-------- Dataset records
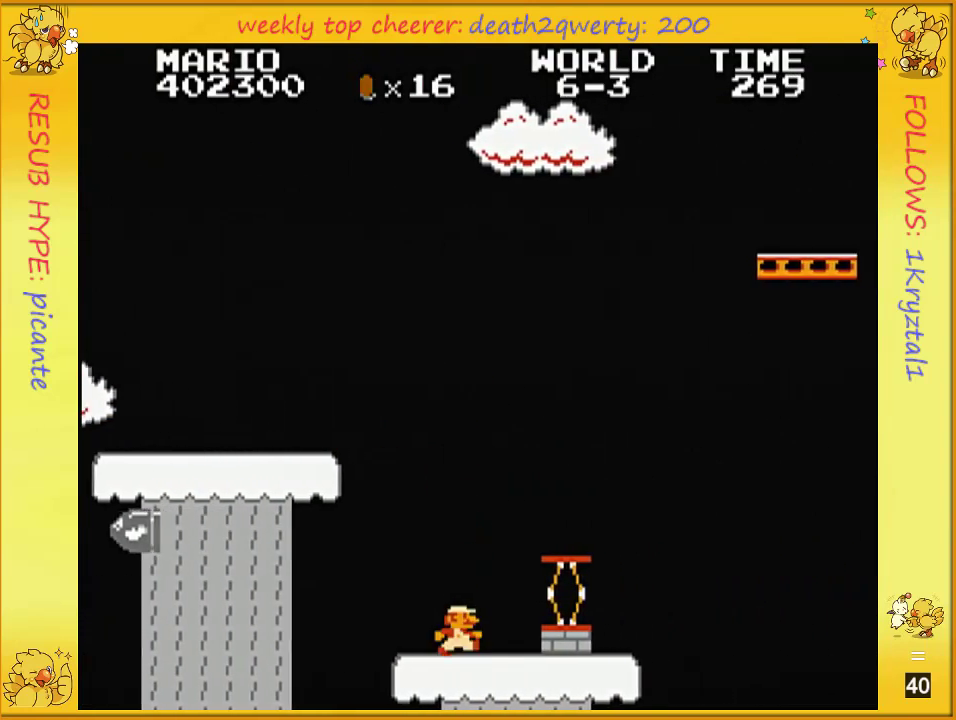
{"buttons": ["A", "B", "DPAD_UP", "DPAD_RIGHT"], "events": [[150, "DPAD_RIGHT", "down"], [183, "DPAD_UP", "down"], [317, "A", "down"]]}
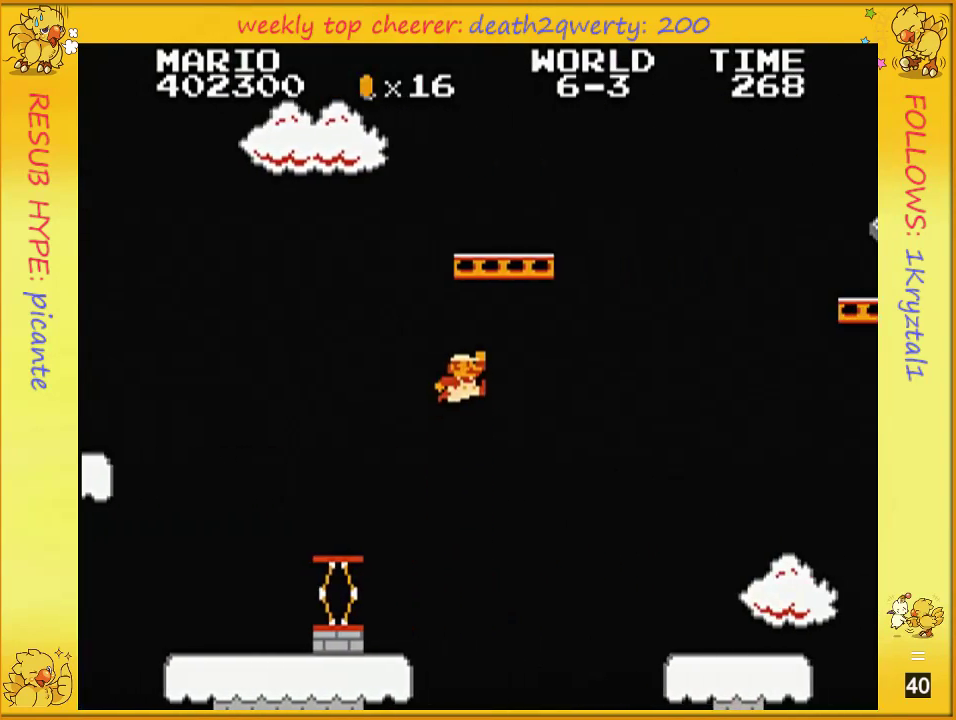
{"buttons": ["B", "DPAD_UP", "DPAD_RIGHT"], "events": [[400, "A", "up"]]}
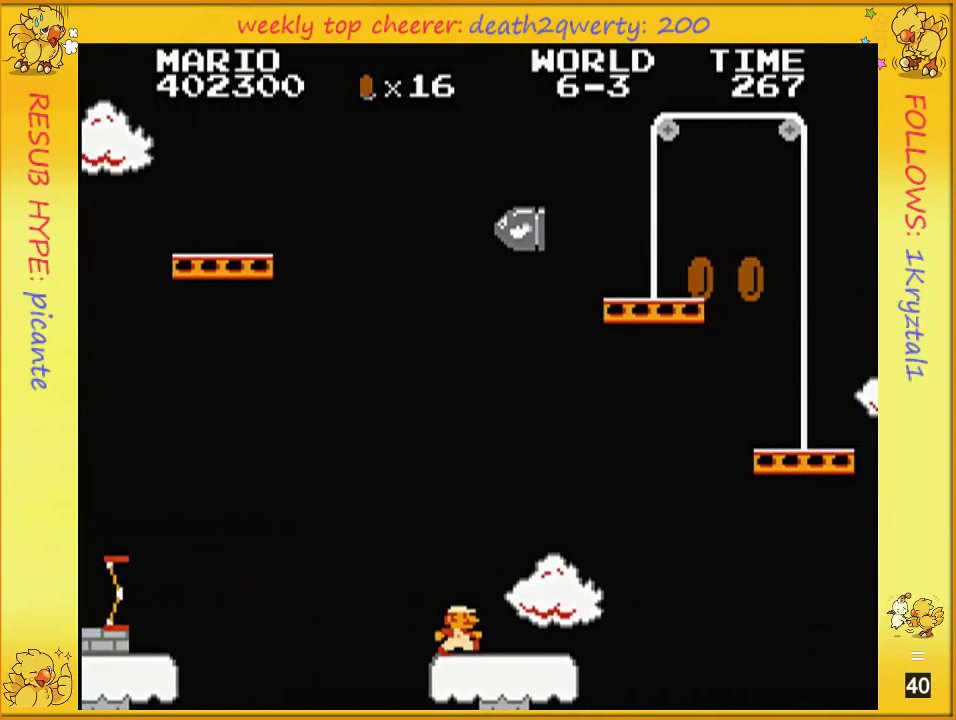
{"buttons": ["A", "B", "DPAD_UP", "DPAD_RIGHT"], "events": [[150, "DPAD_UP", "up"], [333, "A", "down"], [467, "DPAD_UP", "down"]]}
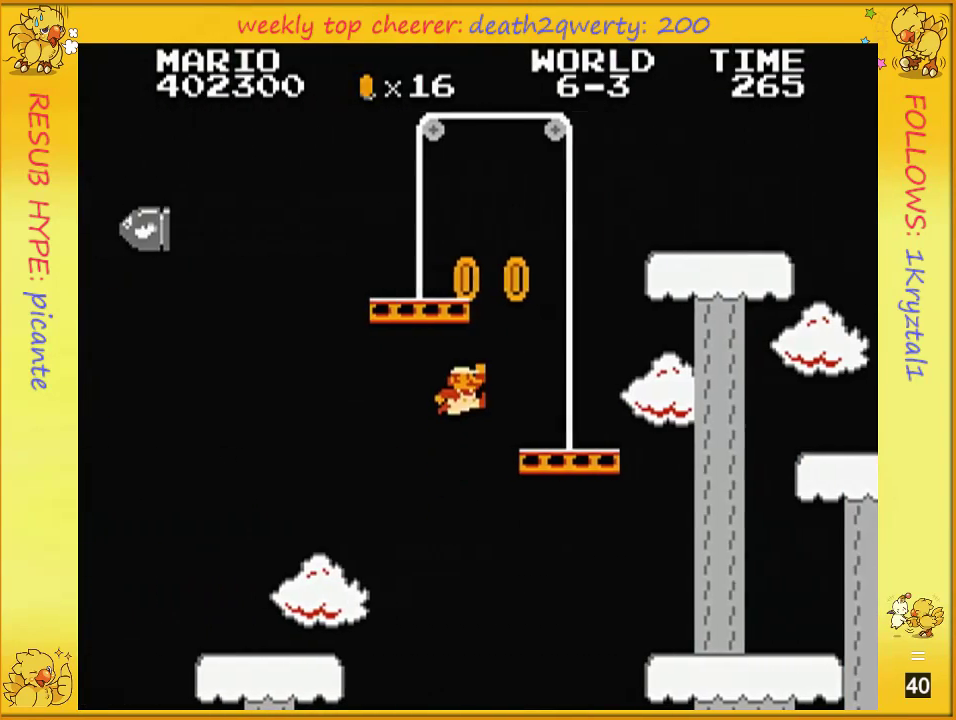
{"buttons": ["A", "B"], "events": [[183, "DPAD_UP", "up"], [217, "A", "up"], [250, "DPAD_RIGHT", "up"], [350, "DPAD_LEFT", "down"], [400, "A", "down"], [467, "DPAD_LEFT", "up"]]}
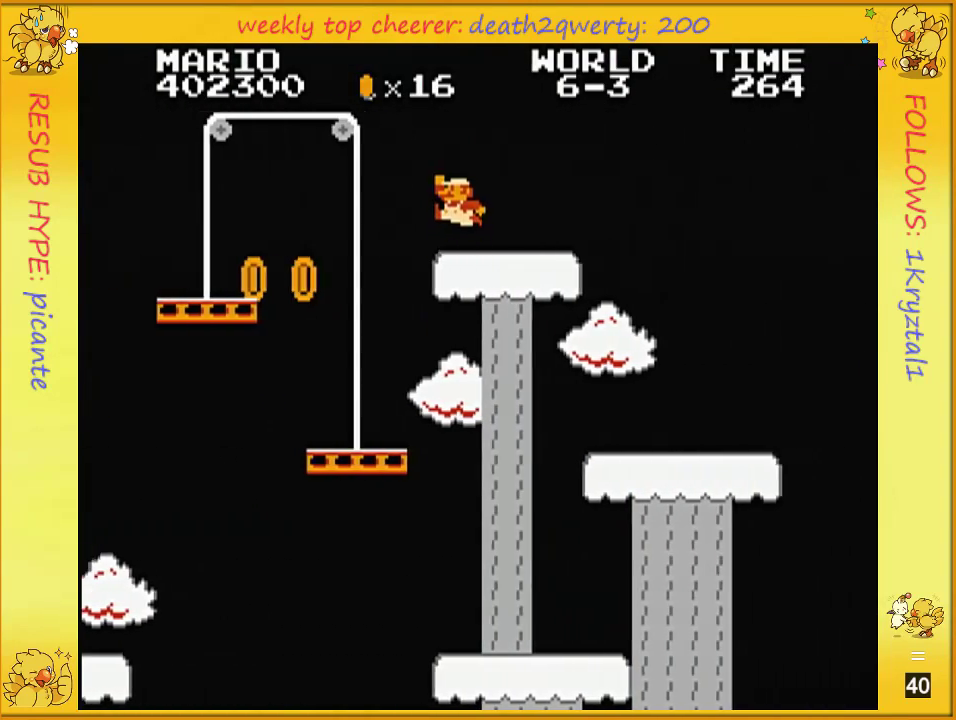
{"buttons": ["A", "B", "DPAD_UP", "DPAD_RIGHT"], "events": [[33, "DPAD_RIGHT", "down"], [33, "DPAD_UP", "down"], [217, "A", "up"], [467, "A", "down"]]}
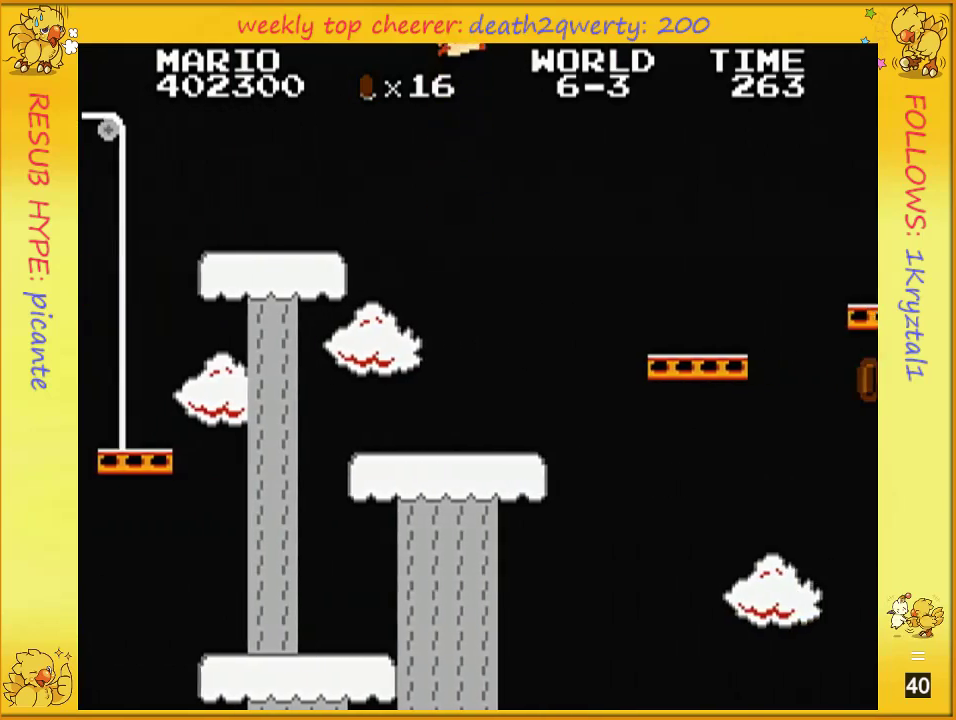
{"buttons": ["B", "DPAD_UP", "DPAD_RIGHT"], "events": [[217, "A", "up"]]}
----------------
**What is being asked**
Write out the records word for word. Pictures stay out.

**Result of the task**
{"buttons": ["A", "B", "DPAD_UP", "DPAD_RIGHT"], "events": [[150, "DPAD_RIGHT", "down"], [183, "DPAD_UP", "down"], [317, "A", "down"]]}
{"buttons": ["B", "DPAD_UP", "DPAD_RIGHT"], "events": [[400, "A", "up"]]}
{"buttons": ["A", "B", "DPAD_UP", "DPAD_RIGHT"], "events": [[150, "DPAD_UP", "up"], [333, "A", "down"], [467, "DPAD_UP", "down"]]}
{"buttons": ["A", "B"], "events": [[183, "DPAD_UP", "up"], [217, "A", "up"], [250, "DPAD_RIGHT", "up"], [350, "DPAD_LEFT", "down"], [400, "A", "down"], [467, "DPAD_LEFT", "up"]]}
{"buttons": ["A", "B", "DPAD_UP", "DPAD_RIGHT"], "events": [[33, "DPAD_RIGHT", "down"], [33, "DPAD_UP", "down"], [217, "A", "up"], [467, "A", "down"]]}
{"buttons": ["B", "DPAD_UP", "DPAD_RIGHT"], "events": [[217, "A", "up"]]}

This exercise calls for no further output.